FNB Wealth and Investments’ Wayne McCurrie agreed with Treurnicht, saying that Woolworths should give up on David Jones and “virtually give it away” because shareholder value has been eroded.
Shareholder value destroyed
When Woolworths completed the David Jones acquisition in 2014, its share price was trading above R105 and the investment community rendered it as a retail darling. About R53-billion has been wiped off its market capitalisation in five years as Woolworths finished at R55.22 on Thursday August 1. Woolworths, a JSE top 40 stock, has featured in the worst performers list since 2016.
Woolworths has blamed several reasons for David Jones not living up to expectations: poor fashion choices on ladieswear, a late start to winter and consumers ditching department store shopping for online shopping. This time, Woolworths has blamed “unprecedented” economic pressures for the latest David Jones write-down, with Australia’s retail sales and the economy being sluggish for several years.
This is not a good excuse, said one Woolworths shareholder, adding that management should have adapted to the tough trading environment. “Moir should fall on his sword. For many years, he rejected suggestions by shareholders that management overpaid for David Jones.”
Woolworths faced leadership stability on the board with members resigning in recent months, included respected banking figures Gail Kelly and Patrick Allaway.
“I would not be surprised if there are differences in the way forward amongst board members,” said Treurnicht.
David Kneale, the former Clicks CEO who is credited for making the health and beauty defensive during tough economic times, joined the Woolworths board in March 2019. Treurnicht said Kneale has the skills to turn the Woolworths and David Jones ship around.

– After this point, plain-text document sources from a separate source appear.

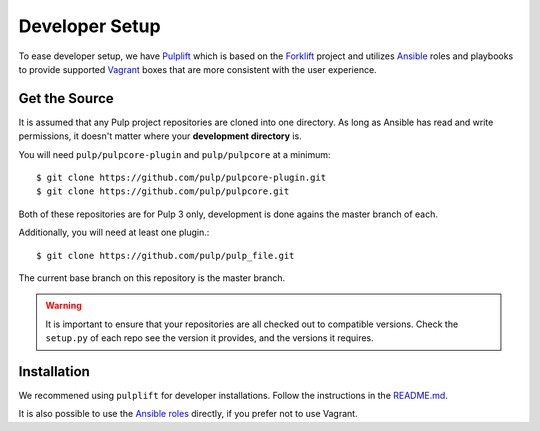 .. _DevSetup:

Developer Setup
===============

To ease developer setup, we have `Pulplift <https://github.com/pulp/pulplift>`_ which is based on
the `Forklift <https://github.com/theforeman/forklift>`_ project and utilizes
`Ansible <https://docs.ansible.com/ansible/index.html>`_ roles and playbooks to provide supported
`Vagrant <https://docs.vagrantup.com/>`_ boxes that are more consistent with the user experience.

.. _getsource:

Get the Source
--------------

It is assumed that any Pulp project repositories are cloned into one directory. As long as Ansible
has read and write permissions, it doesn't matter where your **development directory** is.

You will need ``pulp/pulpcore-plugin`` and ``pulp/pulpcore`` at a minimum::

    $ git clone https://github.com/pulp/pulpcore-plugin.git
    $ git clone https://github.com/pulp/pulpcore.git

Both of these repositories are for Pulp 3 only, development is done agains the master branch of
each.

Additionally, you will need at least one plugin.::

    $ git clone https://github.com/pulp/pulp_file.git

The current base branch on this repository is the master branch.

.. warning::

    It is important to ensure that your repositories are all checked out to compatible versions.
    Check the ``setup.py`` of each repo see the version it provides, and the versions it requires.


Installation
------------

We recommened using ``pulplift`` for developer installations. Follow the instructions in the
`README.md <https://github.com/pulp/pulplift/#pulplift>`_.

It is also possible to use the `Ansible roles
<https://github.com/pulp/ansible-pulp#pulp-3-ansible-installer>`_ directly, if you prefer not to
use Vagrant.
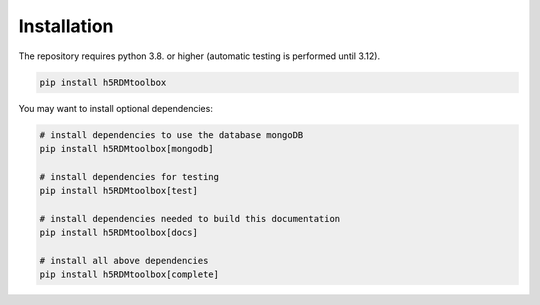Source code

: .. _installation:

Installation
============

The repository requires python 3.8. or higher (automatic testing is performed until 3.12).

.. code:: sh

   pip install h5RDMtoolbox

You may want to install optional dependencies:

.. code:: sh

   # install dependencies to use the database mongoDB
   pip install h5RDMtoolbox[mongodb]

   # install dependencies for testing
   pip install h5RDMtoolbox[test]

   # install dependencies needed to build this documentation
   pip install h5RDMtoolbox[docs]

   # install all above dependencies
   pip install h5RDMtoolbox[complete]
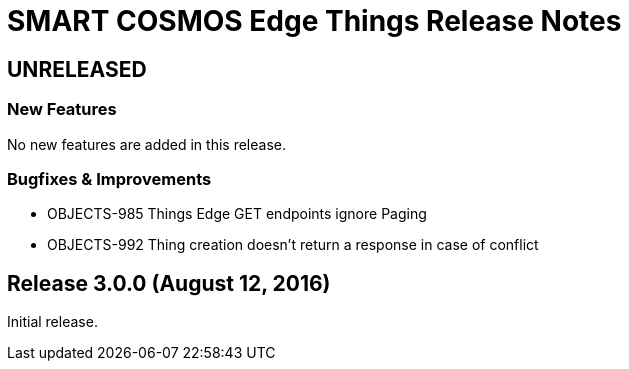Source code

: = SMART COSMOS Edge Things Release Notes

== UNRELEASED

=== New Features

No new features are added in this release.

=== Bugfixes & Improvements

* OBJECTS-985 Things Edge GET endpoints ignore Paging
* OBJECTS-992 Thing creation doesn't return a response in case of conflict

== Release 3.0.0 (August 12, 2016)

Initial release.
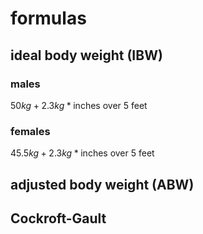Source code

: #+OPTIONS: tex:t
#+STARTUP: latexpreview
#+LATEX_HEADER: \usepackage{amsmath}
* formulas
** ideal body weight (IBW)
*** males
\(50 kg + 2.3 kg * \text{inches over 5 feet}\)
*** females
\(45.5 kg + 2.3 kg * \text{inches over 5 feet}\)
** adjusted body weight (ABW)
\begin{equation}
(\text{total body weight} - \text{ideal body weight})*0.4 + \text{ideal body weight}
\end{equation}
** Cockroft-Gault
\begin{equation*}
w = \begin{cases}
\mathit{TBW} > 1.2*\mathit{IBW}  & (\mathit{TBW} - \mathit{IBW})*0.4 + \mathit{IBW}\\
\text{otherwise}  &\mathit{IBW}
\end{cases}
\end{equation*}

\begin{equation*}
\mathit{CrCl}(\mathit{SCr}) = \begin{cases}
\text{female}   & 0.85 * \frac{(140 - \mathit{age})*w}{\mathit{SCr}*72}\\
\text{male}   & \frac{(140 - \mathit{age})*w}{\mathit{SCr}*72}
\end{cases}
\end{equation*}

David Jones also had its fair share of boardroom drama, with its CEO David Thomas resigning with immediate effect in February 2019 – becoming the fourth CEO at David Jones to resign in five years.
David Jones too big
Some investors cheered Woolworths’ aggressive move into Australia, arguing that the retailer had limited growth opportunities in sub-Saharan Africa while others were nervous about the sheer scale of the acquisition. McCurrie was in the latter camp.
“For some reason, South Africans think that they can go overseas and buy a massive bet-the-farm business that is in trouble and has to be fixed. It could be that they are buying a fixer-upper because that’s all they can afford in rands or they truly believe they can fix it up when the locals haven’t been able to.
“South African companies might be competitive and think they are good in South Africa. But when you go overseas, it is competitive. You play with the big boys,” said McCurrie.
You don’t have to look far for South African offshore blockbuster deals that have become disasters. They include Brait’s bet on UK retailer New Look, Famous Brand’s Gourmet Burger Kitchen, and many others. BM
Presbyterians is an anagram of Britney Spears.